◆ **Passage shown**
▬▬▬▬▬▬

Playing a Neural Network's version of GTA V: GAN Theft Auto

TL;DR

The neural network generates GTA 5 frames directly from player key presses, effectively acting as the game environment rather than just an agent controlling a conventional engine.

Briefing Cornell Notes

Briefing

A neural network can run an entire slice of Grand Theft Auto 5—generating the visuals, responding to key presses, and reproducing game-like physics—without relying on the game’s original rules engine. In “GAN Theft Auto,” the model takes real-time player inputs (left/right, turning into obstacles, interacting with the road) and outputs pixel frames that include not just scenery and motion, but also lighting, reflections, shadows, and collision responses. The result matters because it demonstrates a practical path from “AI that plays a game” to “AI that becomes the game,” hinting at future software where core simulation and rendering are learned rather than hand-coded.

The project builds on NVIDIA’s GameGAN research, but pushes beyond a simple GAN that maps inputs to frames. Here, the neural network is effectively the environment: it decides how the road looks, how the car turns, what happens when the vehicle hits walls or barriers, how background elements shift with movement, and how light behaves on the car’s surfaces. The team also adds super sampling on top of the model output to reduce native pixelation, including a selected “times 8” super-sampled version that produces the most playable, visually coherent results.

▬▬▬▬▬▬

◆ **Dataset section**
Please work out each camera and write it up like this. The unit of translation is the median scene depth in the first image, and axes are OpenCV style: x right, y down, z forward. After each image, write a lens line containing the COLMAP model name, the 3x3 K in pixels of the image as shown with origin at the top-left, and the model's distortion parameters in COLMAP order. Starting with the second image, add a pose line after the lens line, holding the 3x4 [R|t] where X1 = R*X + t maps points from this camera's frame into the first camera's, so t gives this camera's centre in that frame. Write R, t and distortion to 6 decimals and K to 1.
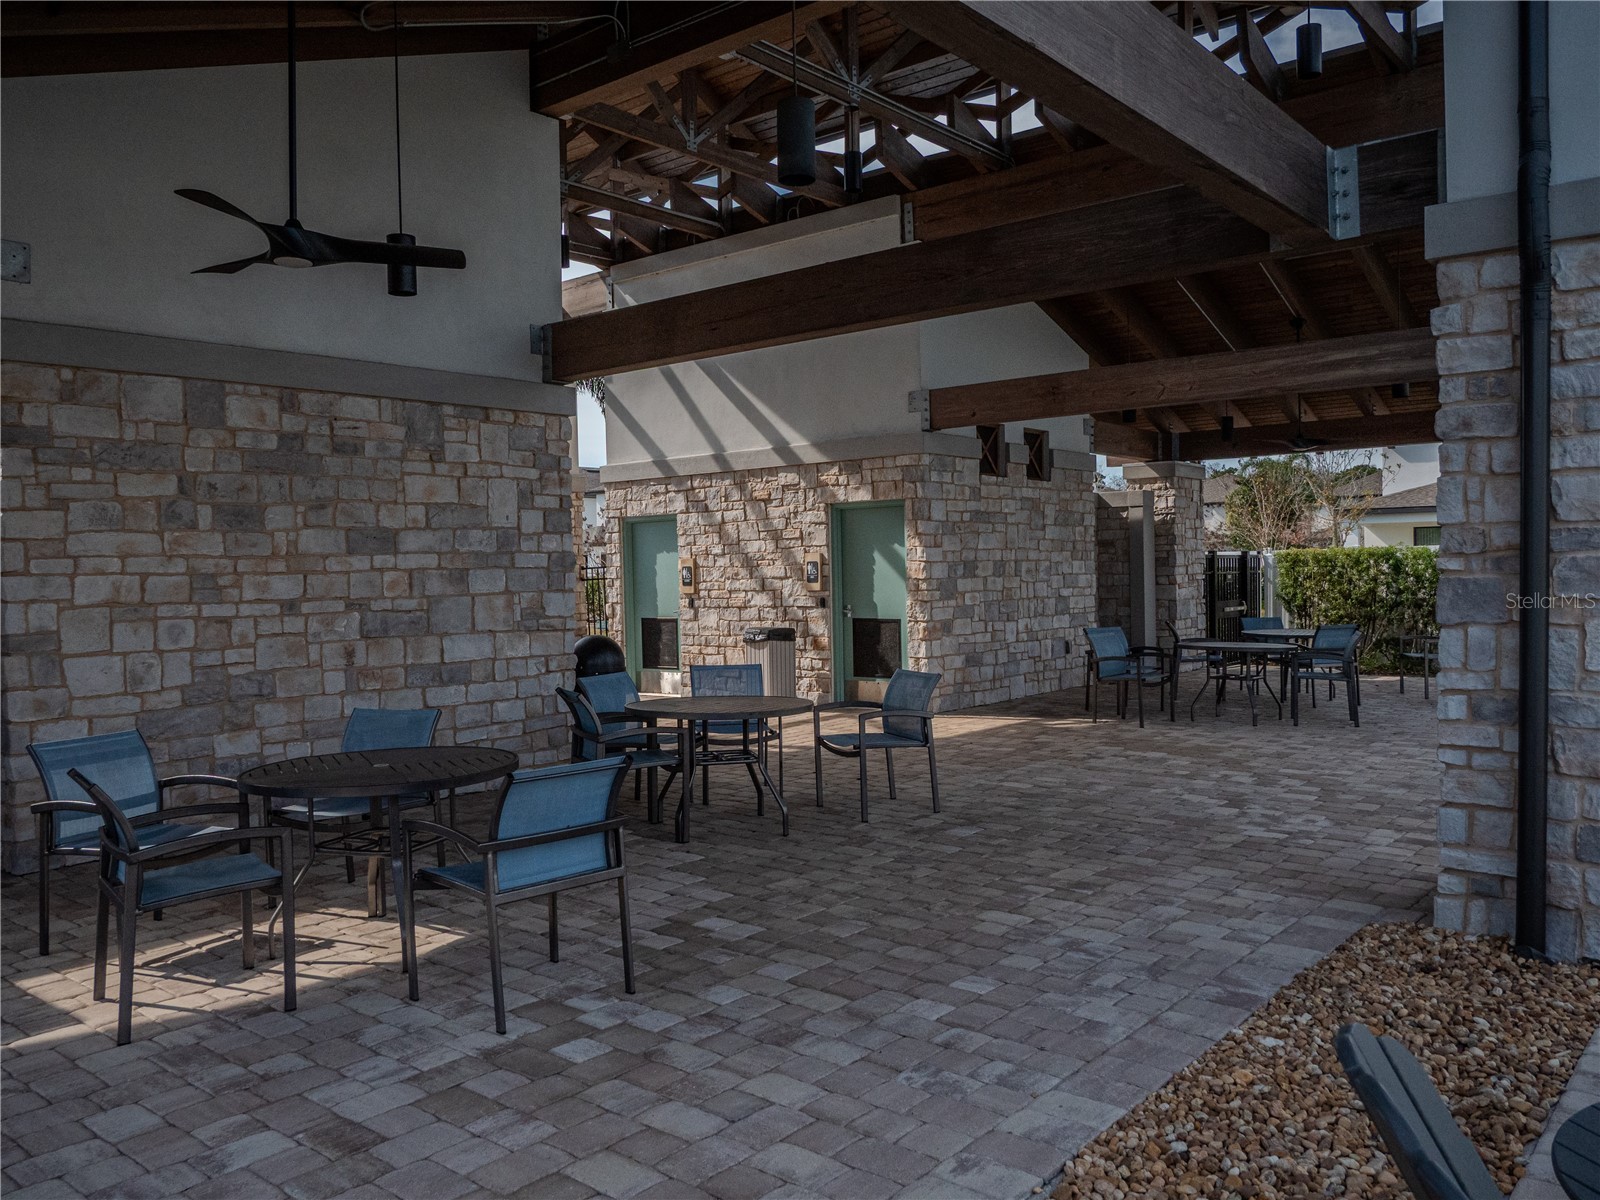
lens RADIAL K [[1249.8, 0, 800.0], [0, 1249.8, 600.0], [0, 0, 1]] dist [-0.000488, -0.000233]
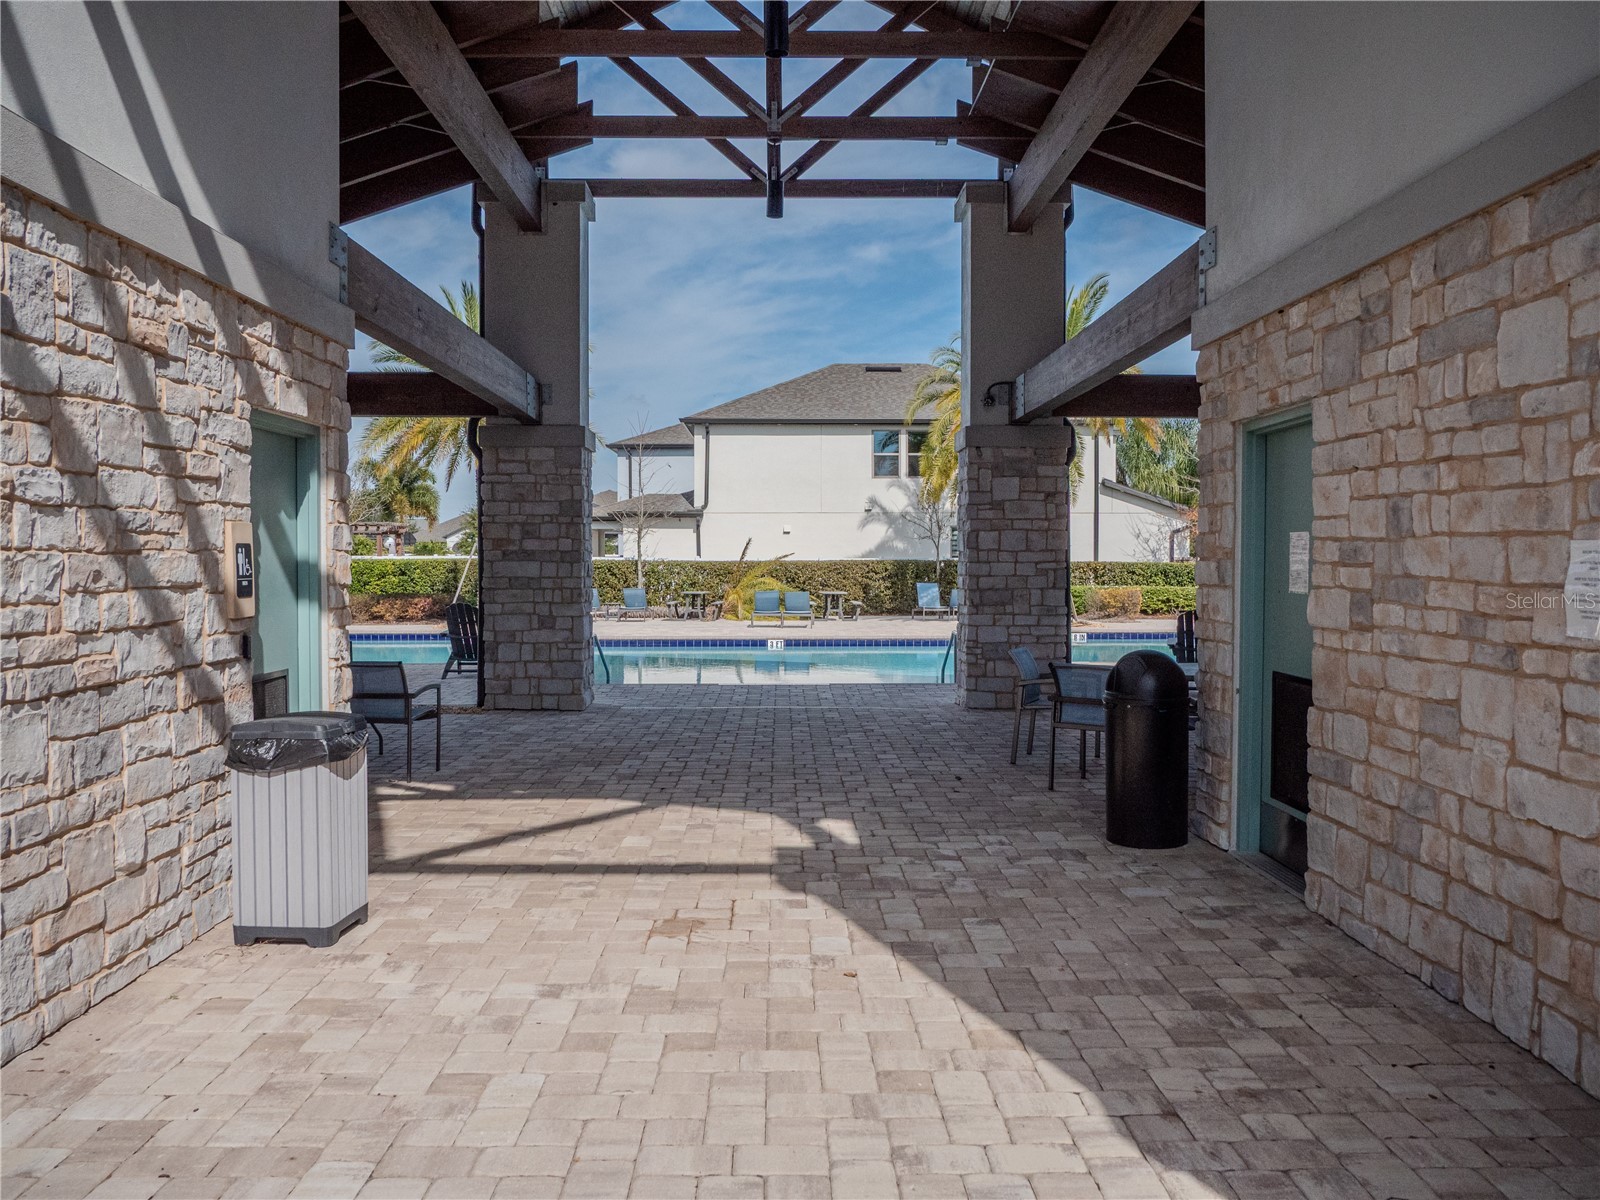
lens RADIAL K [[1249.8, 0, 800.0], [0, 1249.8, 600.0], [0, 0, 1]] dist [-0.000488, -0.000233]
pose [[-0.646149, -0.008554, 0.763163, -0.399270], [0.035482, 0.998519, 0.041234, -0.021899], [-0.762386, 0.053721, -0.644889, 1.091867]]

▬▬▬▬▬▬

◆ **Problem description**
According to the GAN Theft Auto passage, what research does the project build on? The lines come from a source separate from the GAN Theft Auto passage.

◆ **Final answer**
NVIDIA's GameGAN research.